EXTRAIT DU DOCUMENT:
################
Toute historique qu’elle soit, l’élection de quatre élus PDC et PLR au premier tour ne saurait cacher la panne sèche de l’UDC au second tour. Ni l’échec de l’entente qui n’a pas atteint ses objectifs. Elle voulait cinq élus au gouvernement? Elle n’en aura que quatre, malgré son poids à la pesée d’avant-match (deux tiers de l’électorat). Chacun de ses membres devait participer à la fête? L’UDC reste sur le trottoir. Pire: la droite régresse au Grand Conseil.
Ses responsables se consolent en se disant que leur union a au moins servi à faire élire – de justesse – Jean-Pierre Siggen contre Jean-François Steiert, en 2013. Et à gonfler le socle de l’UDC par rapport à 2011, quand elle partait seule au combat. Pas assez toutefois pour lui éviter de se faire écraser, dimanche, par le rouleau compresseur de la gauche.
On admet donc la défaite qu’à demi-mot, soulignant le maintien de la majorité au Conseil d’Etat et au Grand Conseil. Pour les nuances, c’est le verre à moitié plein ou à moitié vide. Ainsi, quand Didier Castella (président du PLR) avoue un «semi-échec», son homologue du PDC, André Schœnenweid préfère voir un «beau succès, mais incomplet».


Où est le problème?
Mais qu’est-ce qui a cloché? D’abord, un manque de discipline chez les électeurs du PDC et du PLR, alors que l’électorat UDC, lui, a l’habitude de voter compact. «Je reconnais une certaine perte de dynamique au PDC et au PLR», concède André Schœnenweid. Le sacrifice du très bien placé Peter Wüthrich a aussi laissé des traces.
################
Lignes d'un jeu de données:
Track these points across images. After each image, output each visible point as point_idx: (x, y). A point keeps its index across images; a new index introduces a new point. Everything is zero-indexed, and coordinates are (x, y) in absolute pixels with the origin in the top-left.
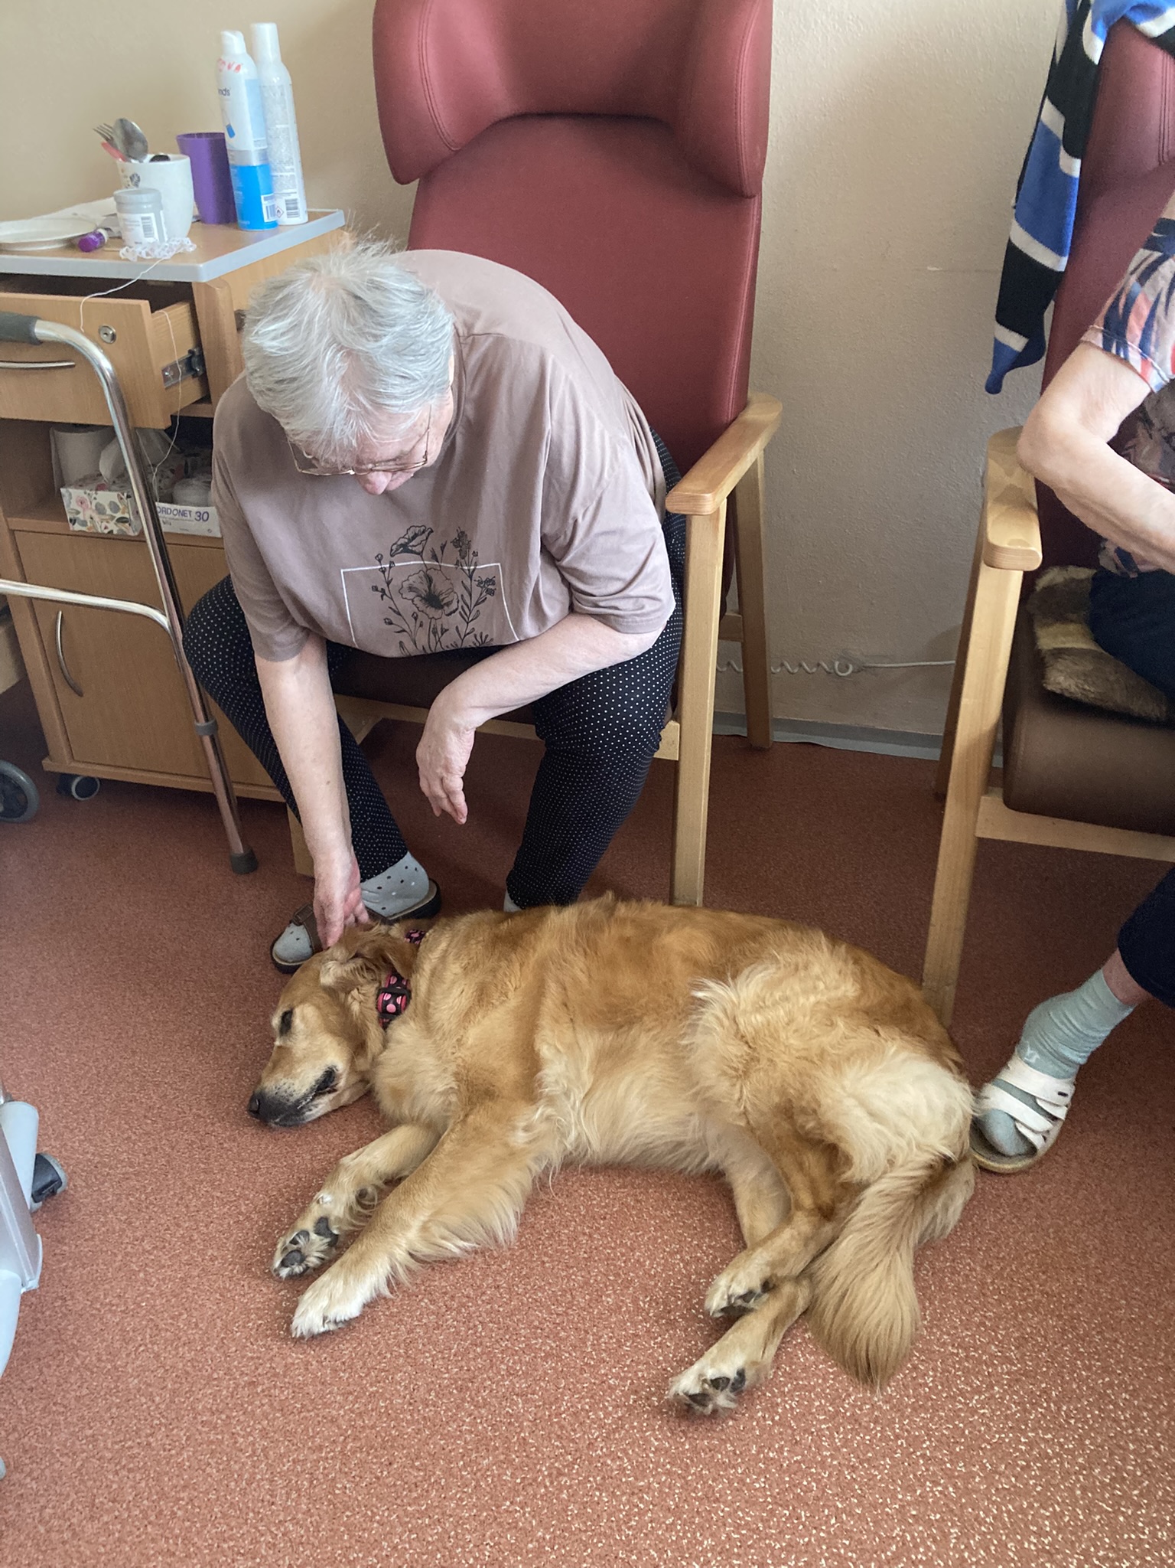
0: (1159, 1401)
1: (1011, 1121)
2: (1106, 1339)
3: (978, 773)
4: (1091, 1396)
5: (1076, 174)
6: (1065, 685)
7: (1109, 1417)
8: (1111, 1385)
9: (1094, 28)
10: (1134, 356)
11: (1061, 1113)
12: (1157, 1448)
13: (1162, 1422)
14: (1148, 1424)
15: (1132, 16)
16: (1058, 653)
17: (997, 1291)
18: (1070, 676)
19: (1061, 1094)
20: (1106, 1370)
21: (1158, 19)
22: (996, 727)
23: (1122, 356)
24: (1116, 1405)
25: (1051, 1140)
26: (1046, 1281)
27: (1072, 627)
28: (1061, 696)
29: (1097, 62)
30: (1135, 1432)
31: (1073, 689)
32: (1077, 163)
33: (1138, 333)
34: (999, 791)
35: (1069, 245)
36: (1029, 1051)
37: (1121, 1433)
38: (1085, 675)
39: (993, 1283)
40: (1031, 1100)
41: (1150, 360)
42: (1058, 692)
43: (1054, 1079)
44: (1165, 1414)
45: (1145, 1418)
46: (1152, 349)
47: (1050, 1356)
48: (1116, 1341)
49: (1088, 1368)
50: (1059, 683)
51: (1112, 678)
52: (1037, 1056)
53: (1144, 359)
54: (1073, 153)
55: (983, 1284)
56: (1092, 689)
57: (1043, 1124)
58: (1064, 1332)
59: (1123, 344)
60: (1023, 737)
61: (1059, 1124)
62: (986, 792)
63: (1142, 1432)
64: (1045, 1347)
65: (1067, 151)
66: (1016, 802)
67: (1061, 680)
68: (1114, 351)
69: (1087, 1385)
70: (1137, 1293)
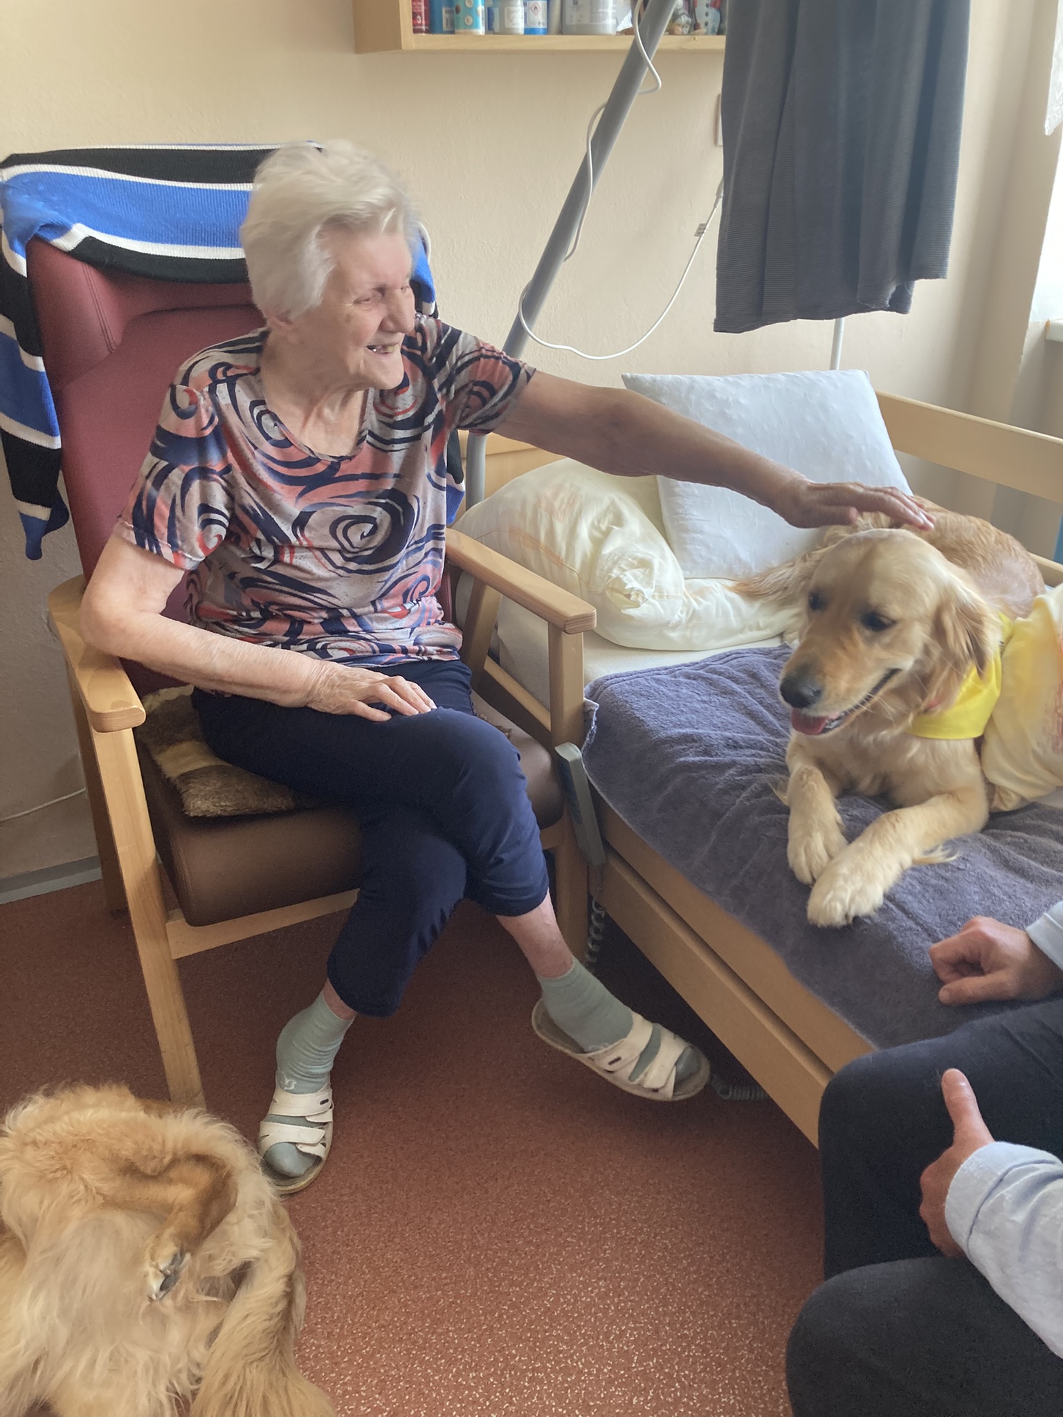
0: (496, 1360)
1: (293, 1147)
2: (440, 1335)
3: (155, 904)
4: (449, 1394)
5: (42, 369)
6: (204, 807)
7: (468, 1402)
8: (458, 1374)
9: (12, 247)
10: (167, 551)
11: (328, 1117)
12: (511, 1403)
13: (505, 1378)
14: (497, 1388)
15: (43, 234)
16: (186, 777)
17: (345, 1353)
18: (205, 798)
19: (323, 1103)
20: (452, 1362)
21: (66, 236)
22: (156, 859)
23: (155, 552)
24: (469, 1388)
25: (328, 1142)
26: (378, 1316)
27: (185, 746)
28: (203, 817)
29: (25, 274)
30: (491, 1401)
31: (212, 809)
32: (40, 360)
33: (165, 531)
34: (178, 912)
35: (58, 427)
36: (287, 1081)
37: (482, 1409)
38: (217, 793)
39: (339, 1347)
40: (302, 1121)
41: (180, 552)
42: (200, 815)
43: (314, 1094)
44: (505, 1369)
45: (492, 1383)
46: (180, 543)
47: (407, 1382)
48: (448, 1331)
49: (437, 1371)
50: (199, 808)
51: (240, 788)
52: (294, 1083)
53: (175, 552)
54: (34, 353)
55: (332, 1355)
56: (228, 804)
57: (317, 1134)
58: (409, 1351)
59: (154, 542)
60: (184, 862)
61: (331, 1127)
62: (168, 918)
63: (496, 1397)
64: (400, 1376)
65: (25, 350)
66: (197, 919)
67: (200, 803)
68: (147, 547)
69: (443, 1386)
70: (445, 1278)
################
CONSIGNE: Rédigez la suite de l'extrait sur l'entente de droite aux élections, en reprenant après sa dernière phrase.

RÉSULTAT:
Un autre point de friction: fallait-il partir à cinq ou six candidats pour décrocher les cinq postes visés? Préférer la posture philosophique (offrir un choix) ou la realpolitik? Difficile de refaire le monde. Mais le constat est là: le PLR, qui a joué la carte de l’ouverture, a dû retirer l’un de ses deux candidats dans l’entre-deux tours… Dura lex sed lex. Pourtant, Didier Castella ne regrette rien. «Présenter deux candidats figure dans la convention. Sans cela, nous ne la signions pas.»

Convention-diktat
Cette convention, justement, a été vue comme un diktat chez bon nombre d’électeurs, surtout au PDC. L’affaire de la remise à l’ordre, par André Schœnenweid, de Laurent Dietrich, conseiller communal PDC de Fribourg qui a admis à la RTS ses réticences à voter pour Stéphane Peiry, a achevé chez beaucoup le peu de loyauté qui les liait à cette entente mal digérée. «Il y avait le feu à la maison, je l’ai éteint, maintient le patron du PDC. J’ai assumé mon rôle. Mon parti est traversé par une grande diversité, je dois le fédérer.»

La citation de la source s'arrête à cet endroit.